(DATASET ENTRIES begins)

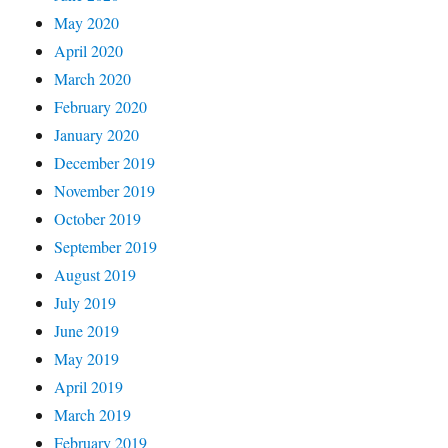
May 2020
April 2020
March 2020
February 2020
January 2020
December 2019
November 2019
October 2019
September 2019
August 2019
July 2019
June 2019
May 2019
April 2019
March 2019
February 2019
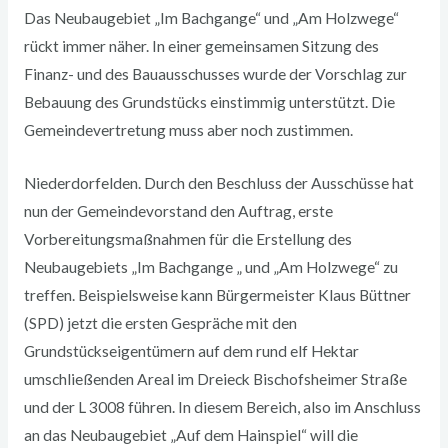
Das Neubaugebiet „Im Bachgange“ und „Am Holzwege“
rückt immer näher. In einer gemeinsamen Sitzung des
Finanz- und des Bauausschusses wurde der Vorschlag zur
Bebauung des Grundstücks einstimmig unterstützt. Die
Gemeindevertretung muss aber noch zustimmen.
Niederdorfelden. Durch den Beschluss der Ausschüsse hat
nun der Gemeindevorstand den Auftrag, erste
Vorbereitungsmaßnahmen für die Erstellung des
Neubaugebiets „Im Bachgange „ und „Am Holzwege“ zu
treffen. Beispielsweise kann Bürgermeister Klaus Büttner
(SPD) jetzt die ersten Gespräche mit den
Grundstückseigentümern auf dem rund elf Hektar
umschließenden Areal im Dreieck Bischofsheimer Straße
und der L 3008 führen. In diesem Bereich, also im Anschluss
an das Neubaugebiet „Auf dem Hainspiel“ will die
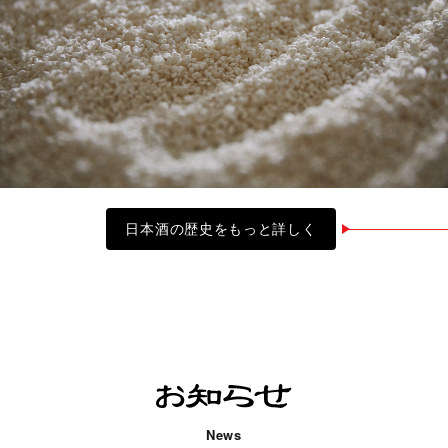
日本酒の歴史をもっと詳しく
News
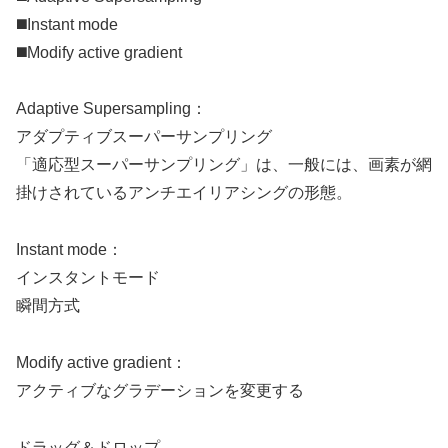
◼️Instant mode
◼️Modify active gradient
Adaptive Supersampling：
アダプティブスーパーサンプリング
「適応型スーパーサンプリング」は、一般には、画素が網
掛けされているアンチエイリアシングの形態。
Instant mode：
インスタントモード
瞬間方式
Modify active gradient：
アクティブなグラデーションを変更する
ドラッグ＆ドロップ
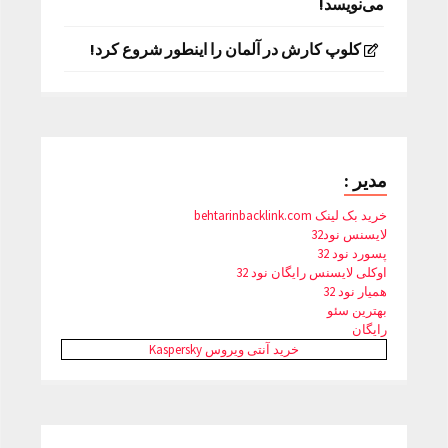
می‌نویسد!
کلوپ کارش در آلمان را اینطور شروع کرد!
مدیر :
خرید بک لینک behtarinbacklink.com
لایسنس نود32
پسورد نود 32
اوکلی لایسنس رایگان نود 32
همیار نود 32
بهترین سئو
رایگان
خرید آنتی ویروس Kaspersky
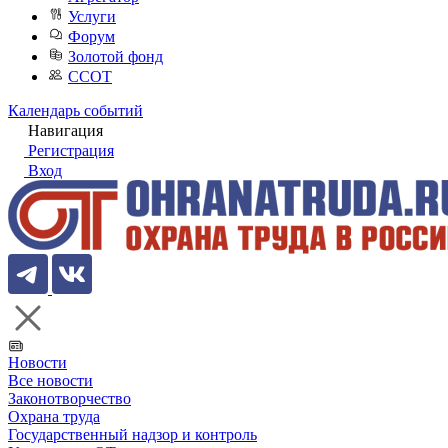
Услуги
Форум
Золотой фонд
ССОТ
Календарь событий
Навигация
Регистрация
Вход
Новости
Все новости
Законотворчество
Охрана труда
Государственный надзор и контроль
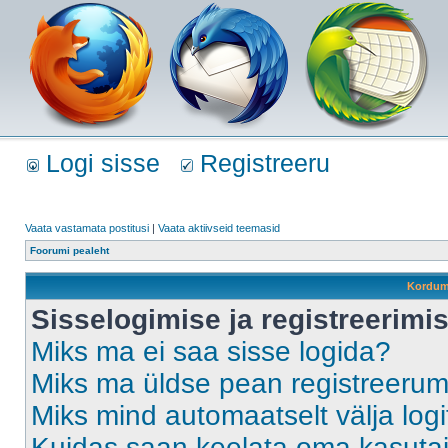
Logi sisse
Registreeru
Vaata vastamata postitusi
|
Vaata aktiivseid teemasid
Foorumi pealeht
Kordum
Sisselogimise ja registreerim
Miks ma ei saa sisse logida?
Miks ma üldse pean registreeru
Miks mind automaatselt välja log
Kuidas saan keelata oma kasutaja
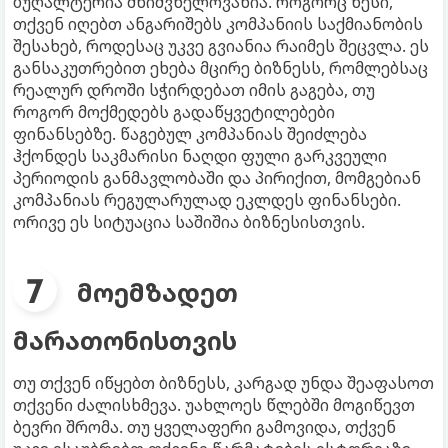
ბუღალტერია მნიშვნელოვანია. როგორც წესი,
თქვენ იღებთ ანგარიშებს კომპანიის საქმიანობის
შესახებ, როდესაც უკვე გვიანია რაიმეს შეცვლა. ეს
განსაკუთრებით ეხება მცირე ბიზნესს, რომლებსაც
რეალურ დროში სჭირდებათ იმის გაგება, თუ
როგორ მოქმედებს გადაწყვეტილებები
ფინანსებზე. წაგებულ კომპანიას შეიძლება
ჰქონდეს საკმარისი ნაღდი ფული გარკვეული
პერიოდის განმავლობაში და პირიქით, მომგებიან
კომპანიას რეგულარულად ეკლდეს ფინანსები.
ორივე ეს სიტუაცია საშიშია ბიზნესისთვის.
მოემზადეთ
მარათონისთვის
თუ თქვენ იწყებთ ბიზნესს, კარგად უნდა შეაფასოთ
თქვენი ძალისხმევა. უახლოეს წლებში მოგიწევთ
ბევრი შრომა. თუ ყველაფერი გამოვიდა, თქვენ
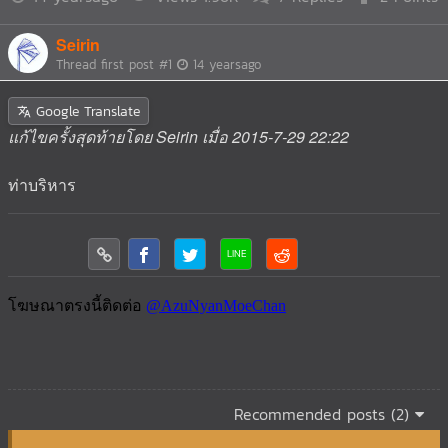
Seirin
Thread first post
#1
14 yearsago
Google Translate
แก้ไขครั้งสุดท้ายโดย Seirin เมื่อ 2015-7-29 22:22
ท่าบริหาร
Recommended posts (2)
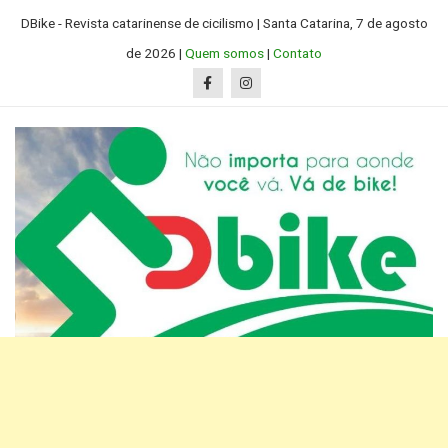
Skip
DBike - Revista catarinense de cicilismo | Santa Catarina, 7 de agosto
to
de 2026 |
Quem somos
|
Contato
content
D Bike SC
Revista catarinense de ciclismo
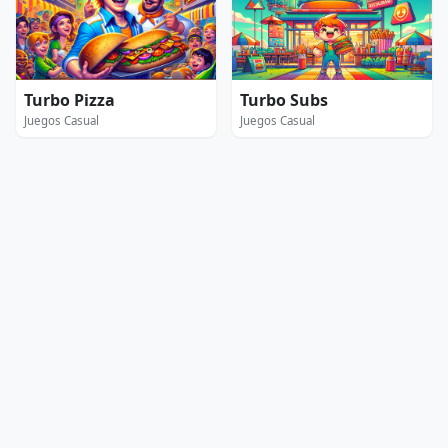
Turbo Pizza
Turbo Subs
Juegos Casual
Juegos Casual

(DATASET ENTRIES ends)

JOB ITEM: Exact repetition of all the records is required, with the pictures excluded.

WRITTEN ANSWER:
May 2020
April 2020
March 2020
February 2020
January 2020
December 2019
November 2019
October 2019
September 2019
August 2019
July 2019
June 2019
May 2019
April 2019
March 2019
February 2019
Das Neubaugebiet „Im Bachgange“ und „Am Holzwege“
rückt immer näher. In einer gemeinsamen Sitzung des
Finanz- und des Bauausschusses wurde der Vorschlag zur
Bebauung des Grundstücks einstimmig unterstützt. Die
Gemeindevertretung muss aber noch zustimmen.
Niederdorfelden. Durch den Beschluss der Ausschüsse hat
nun der Gemeindevorstand den Auftrag, erste
Vorbereitungsmaßnahmen für die Erstellung des
Neubaugebiets „Im Bachgange „ und „Am Holzwege“ zu
treffen. Beispielsweise kann Bürgermeister Klaus Büttner
(SPD) jetzt die ersten Gespräche mit den
Grundstückseigentümern auf dem rund elf Hektar
umschließenden Areal im Dreieck Bischofsheimer Straße
und der L 3008 führen. In diesem Bereich, also im Anschluss
an das Neubaugebiet „Auf dem Hainspiel“ will die
日本酒の歴史をもっと詳しく
News
◼️Instant mode
◼️Modify active gradient
Adaptive Supersampling：
アダプティブスーパーサンプリング
「適応型スーパーサンプリング」は、一般には、画素が網
掛けされているアンチエイリアシングの形態。
Instant mode：
インスタントモード
瞬間方式
Modify active gradient：
アクティブなグラデーションを変更する
ドラッグ＆ドロップ
می‌نویسد!
کلوپ کارش در آلمان را اینطور شروع کرد!
مدیر :
خرید بک لینک behtarinbacklink.com
لایسنس نود32
پسورد نود 32
اوکلی لایسنس رایگان نود 32
همیار نود 32
بهترین سئو
رایگان
خرید آنتی ویروس Kaspersky
Услуги
Форум
Золотой фонд
ССОТ
Календарь событий
Навигация
Регистрация
Вход
Новости
Все новости
Законотворчество
Охрана труда
Государственный надзор и контроль
Logi sisse
Registreeru
Vaata vastamata postitusi
|
Vaata aktiivseid teemasid
Foorumi pealeht
Kordum
Sisselogimise ja registreerim
Miks ma ei saa sisse logida?
Miks ma üldse pean registreeru
Miks mind automaatselt välja log
Kuidas saan keelata oma kasutaja
ბუღალტერია მნიშვნელოვანია. როგორც წესი,
თქვენ იღებთ ანგარიშებს კომპანიის საქმიანობის
შესახებ, როდესაც უკვე გვიანია რაიმეს შეცვლა. ეს
განსაკუთრებით ეხება მცირე ბიზნესს, რომლებსაც
რეალურ დროში სჭირდებათ იმის გაგება, თუ
როგორ მოქმედებს გადაწყვეტილებები
ფინანსებზე. წაგებულ კომპანიას შეიძლება
ჰქონდეს საკმარისი ნაღდი ფული გარკვეული
პერიოდის განმავლობაში და პირიქით, მომგებიან
კომპანიას რეგულარულად ეკლდეს ფინანსები.
ორივე ეს სიტუაცია საშიშია ბიზნესისთვის.
მოემზადეთ
მარათონისთვის
თუ თქვენ იწყებთ ბიზნესს, კარგად უნდა შეაფასოთ
თქვენი ძალისხმევა. უახლოეს წლებში მოგიწევთ
ბევრი შრომა. თუ ყველაფერი გამოვიდა, თქვენ
Seirin
Thread first post
#1
14 yearsago
Google Translate
แก้ไขครั้งสุดท้ายโดย Seirin เมื่อ 2015-7-29 22:22
ท่าบริหาร
Recommended posts (2)
Skip
DBike - Revista catarinense de cicilismo | Santa Catarina, 7 de agosto
to
de 2026 |
Quem somos
|
Contato
content
D Bike SC
Revista catarinense de ciclismo
Turbo Pizza
Turbo Subs
Juegos Casual
Juegos Casual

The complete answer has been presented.